• **Material provided**:
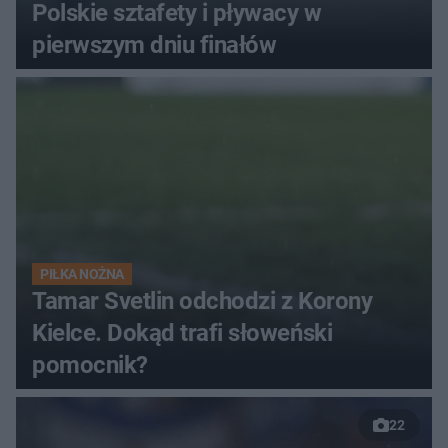
Polskie sztafety i pływacy w
pierwszym dniu finałów
PIŁKA NOŻNA
Tamar Svetlin odchodzi z Korony
Kielce. Dokąd trafi słoweński
pomocnik?
22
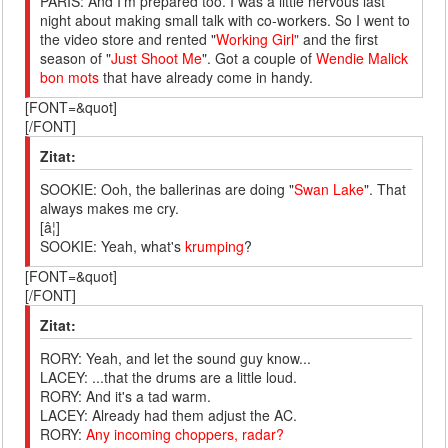
PARIS: And I'm prepared too. I was a little nervous last
night about making small talk with co-workers. So I went to
the video store and rented "
Working Girl"
and the first
season of "
Just Shoot Me
". Got a couple of
Wendie Malick
bon mots
that have already come in handy.
[FONT=&quot]
[/FONT]
Zitat:
SOOKIE: Ooh, the ballerinas are doing "
Swan Lake
". That
always makes me cry.
[â¦]
SOOKIE: Yeah, what's
krumping
?
[FONT=&quot]
[/FONT]
Zitat:
RORY: Yeah, and let the sound guy know...
LACEY: ...that the drums are a little loud.
RORY: And it's a tad warm.
LACEY: Already had them adjust the AC.
RORY:
Any incoming choppers, radar?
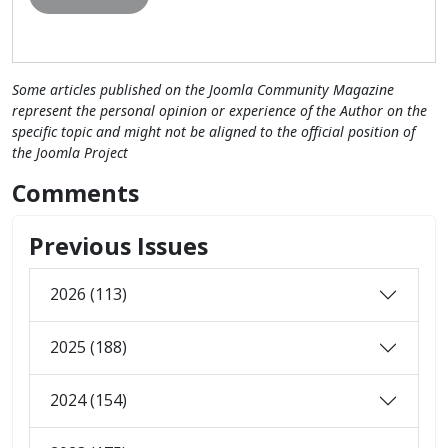
Some articles published on the Joomla Community Magazine
represent the personal opinion or experience of the Author on the
specific topic and might not be aligned to the official position of
the Joomla Project
Comments
Previous Issues
2026 (113)
2025 (188)
2024 (154)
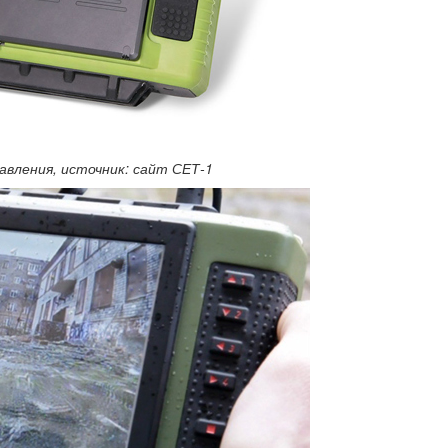
авления, источник: сайт СЕТ-1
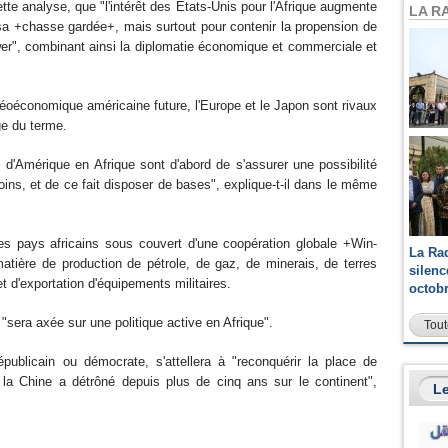
tte analyse, que "l'intérêt des Etats-Unis pour l'Afrique augmente
LA R
sa +chasse gardée+, mais surtout pour contenir la propension de
wer", combinant ainsi la diplomatie économique et commerciale et
 géoéconomique américaine future, l'Europe et le Japon sont rivaux
ge du terme.
 d'Amérique en Afrique sont d'abord de s'assurer une possibilité
ins, et de ce fait disposer de bases", explique-t-il dans le même
ues pays africains sous couvert d'une coopération globale +Win-
La Ra
matière de production de pétrole, de gaz, de minerais, de terres
silen
 d'exportation d'équipements militaires.
octob
 "sera axée sur une politique active en Afrique".
Tout
républicain ou démocrate, s'attellera à "reconquérir la place de
la Chine a détrôné depuis plus de cinq ans sur le continent",
Le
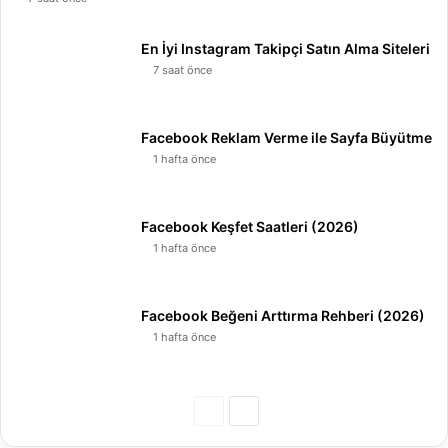
En İyi Instagram Takipçi Satın Alma Siteleri
7 saat önce
Facebook Reklam Verme ile Sayfa Büyütme
1 hafta önce
Facebook Keşfet Saatleri (2026)
1 hafta önce
Facebook Beğeni Arttırma Rehberi (2026)
1 hafta önce
Ö
S
n
o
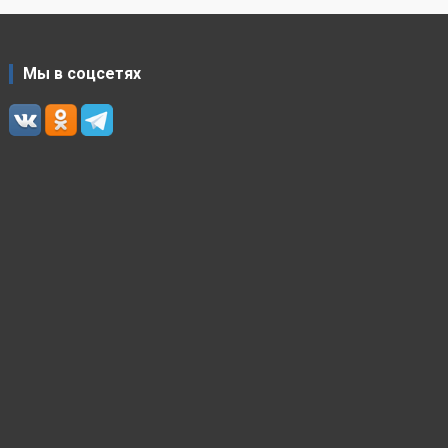
Мы в соцсетях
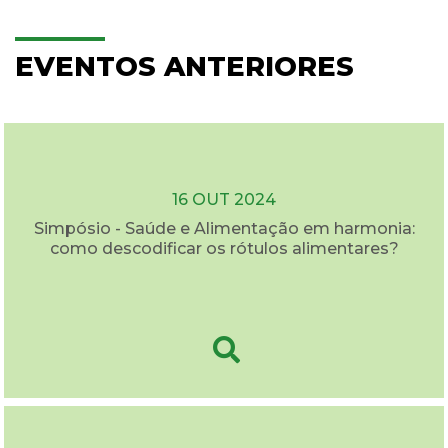
EVENTOS ANTERIORES
16 OUT 2024
Simpósio - Saúde e Alimentação em harmonia:
como descodificar os rótulos alimentares?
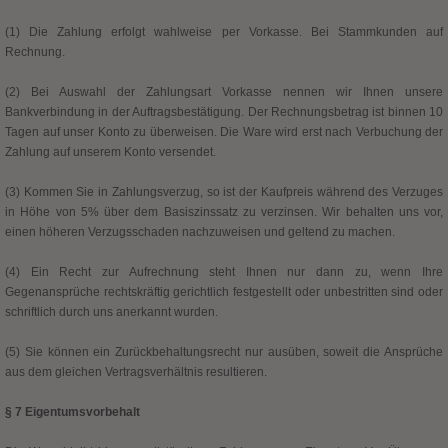
(1) Die Zahlung erfolgt wahlweise per Vorkasse. Bei Stammkunden auf
Rechnung.
(2) Bei Auswahl der Zahlungsart Vorkasse nennen wir Ihnen unsere
Bankverbindung in der Auftragsbestätigung. Der Rechnungsbetrag ist binnen 10
Tagen auf unser Konto zu überweisen. Die Ware wird erst nach Verbuchung der
Zahlung auf unserem Konto versendet.
(3) Kommen Sie in Zahlungsverzug, so ist der Kaufpreis während des Verzuges
in Höhe von 5% über dem Basiszinssatz zu verzinsen. Wir behalten uns vor,
einen höheren Verzugsschaden nachzuweisen und geltend zu machen.
(4) Ein Recht zur Aufrechnung steht Ihnen nur dann zu, wenn Ihre
Gegenansprüche rechtskräftig gerichtlich festgestellt oder unbestritten sind oder
schriftlich durch uns anerkannt wurden.
(5) Sie können ein Zurückbehaltungsrecht nur ausüben, soweit die Ansprüche
aus dem gleichen Vertragsverhältnis resultieren.
§ 7 Eigentumsvorbehalt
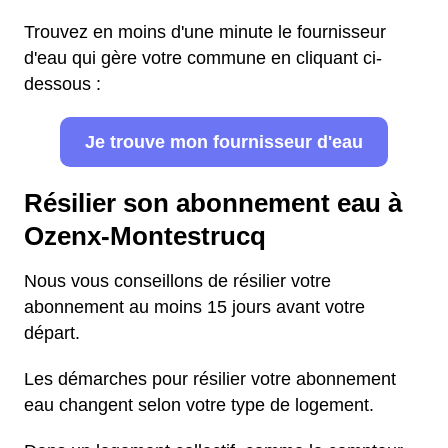
Trouvez en moins d'une minute le fournisseur
d'eau qui gère votre commune en cliquant ci-
dessous :
Je trouve mon fournisseur d'eau
Résilier son abonnement eau à
Ozenx-Montestrucq
Nous vous conseillons de résilier votre
abonnement au moins 15 jours avant votre
départ.
Les démarches pour résilier votre abonnement
eau changent selon votre type de logement.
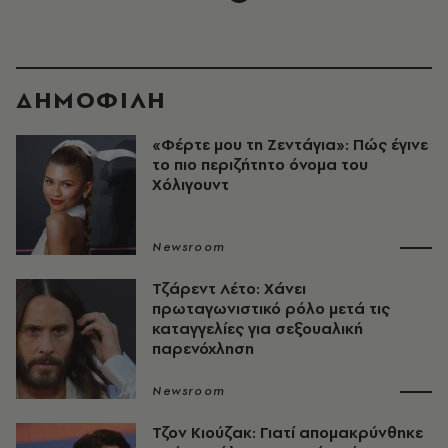
ΔΗΜΟΦΙΛΗ
«Φέρτε μου τη Ζεντάγια»: Πώς έγινε
το πιο περιζήτητο όνομα του
Χόλιγουντ
Newsroom
Τζάρεντ Λέτο: Χάνει
πρωταγωνιστικό ρόλο μετά τις
καταγγελίες για σεξουαλική
παρενόχληση
Newsroom
Τζον Κιούζακ: Γιατί απομακρύνθηκε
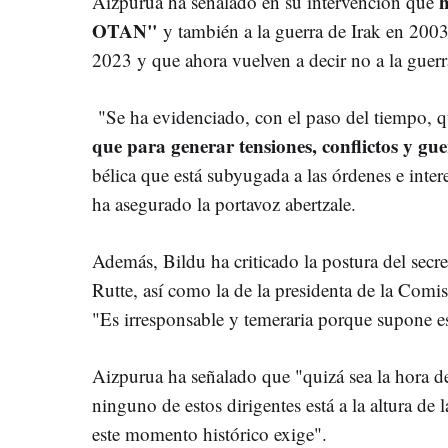
h
Aizpurua ha señalado en su intervención que
OTAN"
y también a la guerra de Irak en 2003
2023 y que ahora vuelven a decir no a la guerr
"Se ha evidenciado, con el paso del tiempo, 
que para generar tensiones, conflictos y gu
bélica que está subyugada a las órdenes e int
ha asegurado la portavoz abertzale.
Además, Bildu ha criticado la postura del sec
Rutte, así como la de la presidenta de la Com
"Es irresponsable y temeraria porque supone e
Aizpurua ha señalado que "quizá sea la hora de
ninguno de estos dirigentes está a la altura de
este momento histórico exige".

• **Task**: Transcribe, without alteration, the line that contains "porque supone e" together with all lines after it in the listing above.

• **Solution below**:
"Es irresponsable y temeraria porque supone e
Aizpurua ha señalado que "quizá sea la hora de
ninguno de estos dirigentes está a la altura de
este momento histórico exige".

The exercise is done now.